Так говоря, Беатриче заправила лампу и зажгла ее. Но когда яркий свет упал на личико Джачинты, старуха увидела, что у бедняжки из глаз текут горькие слезы.

— Джачинта, голубушка! — воскликнула старуха. — Ради всех святых, скажи, что с тобой. Право, дитятко, я ничего дурного не хотела сказать. Успокойся, не корпи так над работой; платье и без того будет готово к назначенному сроку.

— Ах, — ответила Джачинта, не поднимая глаз от работы, за которую снова принялась, — ах, именно оно, это злополучное платье, кажется, и внушило мне всякие глупые мысли. Скажите, старая, случалось ли вам хоть раз в жизни видеть платье, которое могло бы сравниться с этим по красоте и роскоши? Поистине маэстро Бескапи превзошел самого себя; особое вдохновенье напало на него, когда он кроил этот дивный атлас. А роскошные кружева, блестящий галун, драгоценные камни, которые он нам доверил для отделки! Все на свете отдала б я, чтоб узнать, какая счастливица нарядится в это божественное платье.

— Нам-то что до этого? — перебила ее старуха. — Наше дело работать и получать денежки.

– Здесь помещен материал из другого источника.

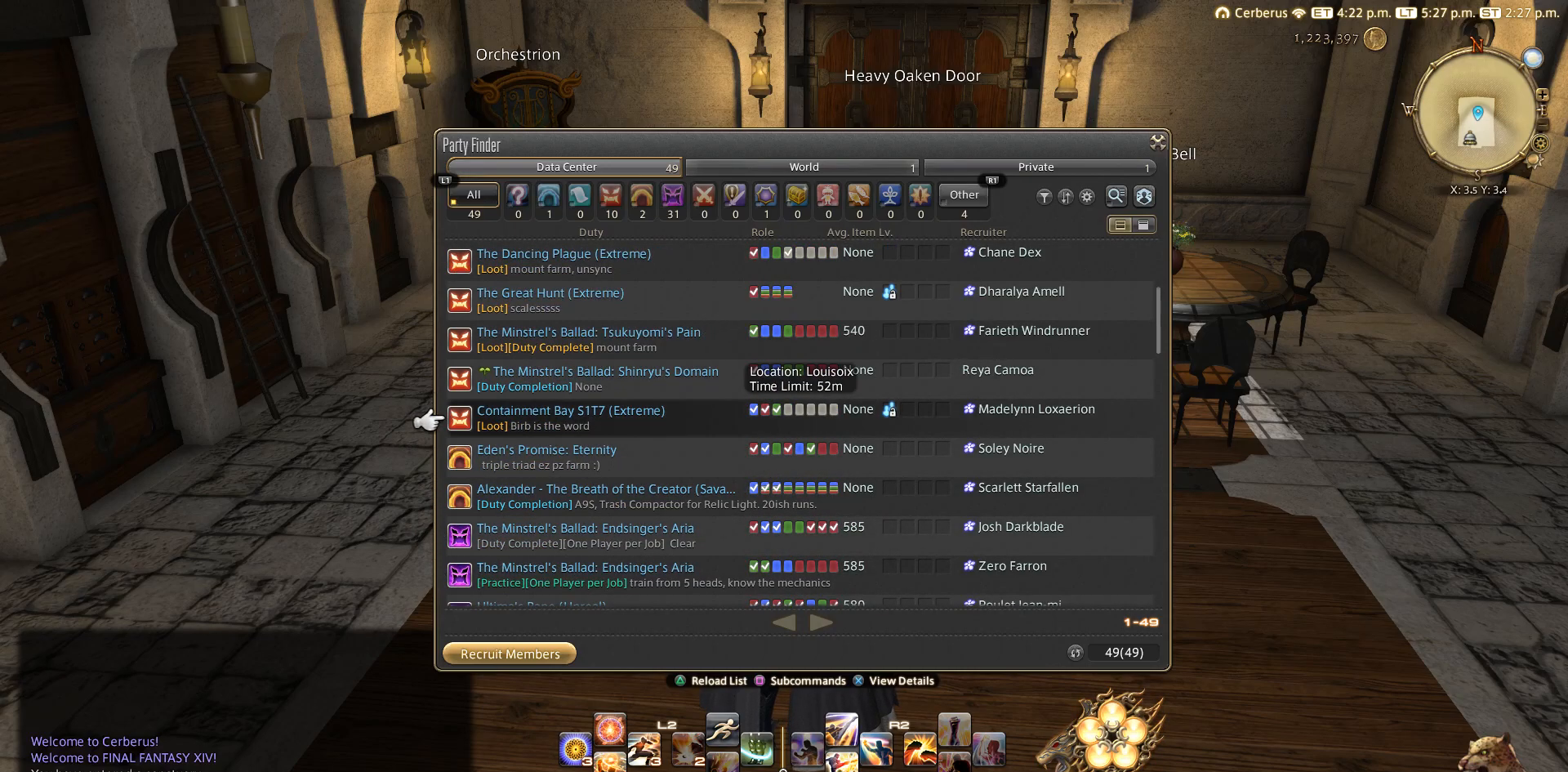
{"buttons": [], "left_stick": "center", "right_stick": "center", "events": [[67, "DPAD_DOWN", "down"], [167, "DPAD_DOWN", "up"]]}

Но ты права, маэстро Бескапи вел себя так таинственно, так странно... Верно и то, что дама, которая наденет это платье, должна быть по крайней мере принцессой. И хотя я не из любопытных, все же мне приятно было б узнать от маэстро Бескапи ее имя, и завтра я стану приставать к нему до тех пор, пока он не откроет мне тайну.

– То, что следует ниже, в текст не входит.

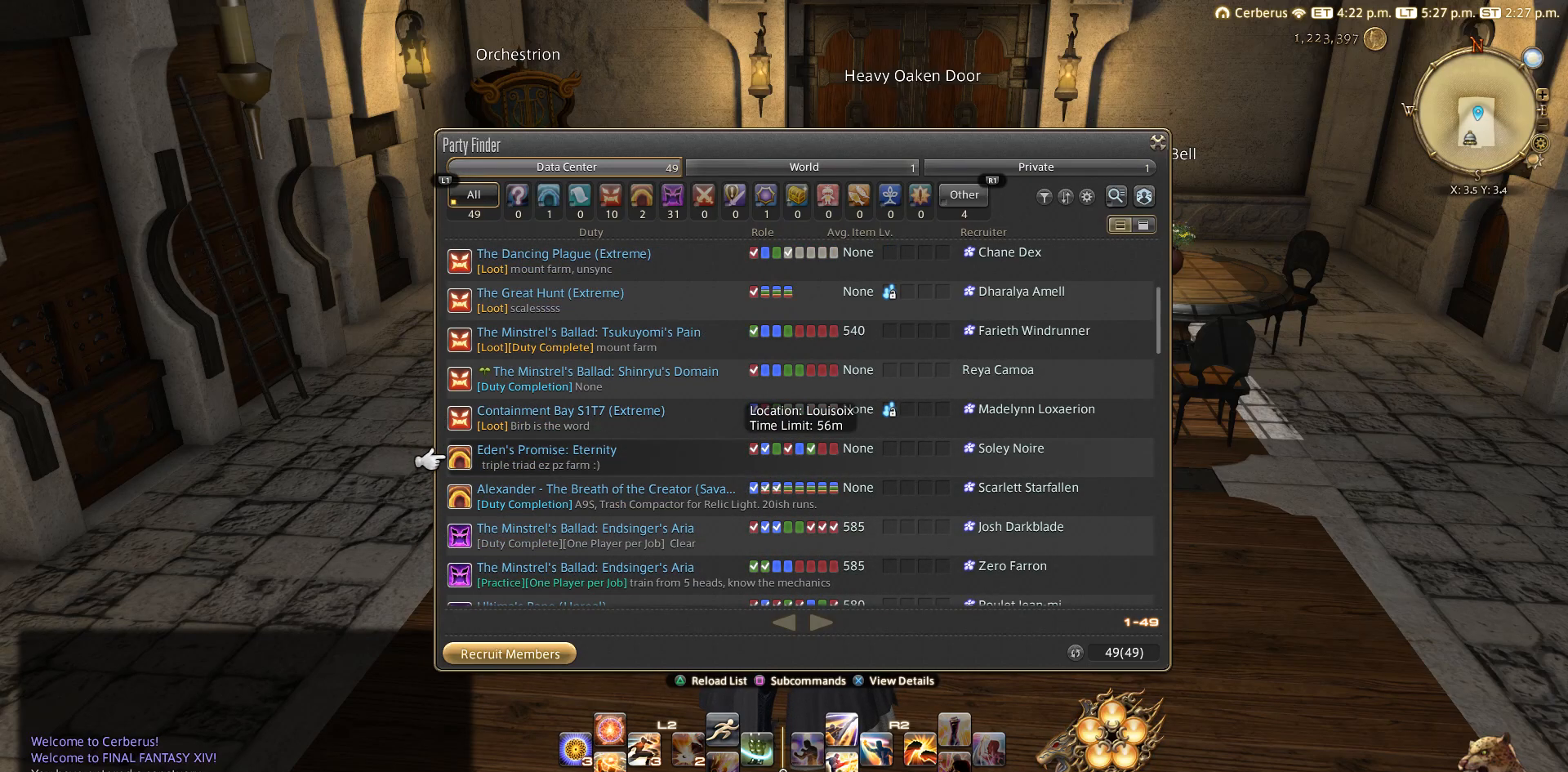
{"buttons": [], "left_stick": "center", "right_stick": "center", "events": []}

— Ах нет, нет, — воскликнула Джачинта, — у меня нет никакого желания узнать ее имя. Я лучше буду думать, что ни одна смертная не наденет этого платья, и я тружусь над нарядом какой-нибудь таинственной феи. Мне и то чудится, будто из этих сверкающих камней смотрят на меня с улыбкой крошечные духи и шепчут мне: «Шей живей, шей живей для нашей королевы, мы тебе поможем, мы тебе поможем!» И когда я, как сейчас вот, переплетаю кружева с галуном, мне мерещится, что крошечные эльфы прыгают вперемежку с маленькими гномами в золотых латах и что... Ой! — вскрикнула Джачинта. Пришивая брыжи, она так сильно уколола палец, что кровь из него брызнула фонтаном.

— Господи помилуй! — охнула старуха. — Такое дорогое платье! — и, взяв лампу, посветила над ним, отчего на него крупными каплями пролилось масло.

— Господи помилуй! Такое дорогое платье! — в свою очередь, закричала Джачинта, полумертвая от испуга.

Но хотя и кровь и масло действительно попали на платье, ни старуха, ни Джачинта, сколько ни глядели, не могли обнаружить на нем ни пятнышка. И Джачинта живо принялась его дошивать, пока с радостным криком «готово! готово!» не вскочила, подняв его высоко в воздух.

— Ах, как красиво! — поразилась старуха. — До чего красиво, до чего великолепно! Право, Джачинта, никогда еще твои ручки такого не делывали. И знаешь, мне кажется, оно как по тебе скроено, будто маэстро Бескапи с тебя и мерку снимал.

— Ну да! — вся зардевшись, промолвила Джачинта. — Ты бредишь, старая. Разве я так высока и стройна, как та дама, для которой это платье шилось? Убери его на место и бережно спрячь до утра. Дай только бог, чтобы при дневном свете на нем не оказалось какого-нибудь гадкого пятна. Что мы, бедняжки, стали бы тогда делать? На, возьми его.

Старуха медлила.

— Конечно, — глядя на платье, продолжала Джачинта, — работая над ним, я иногда думала, что это платье придется мне впору. В талии я достаточно тонка, что касается длины...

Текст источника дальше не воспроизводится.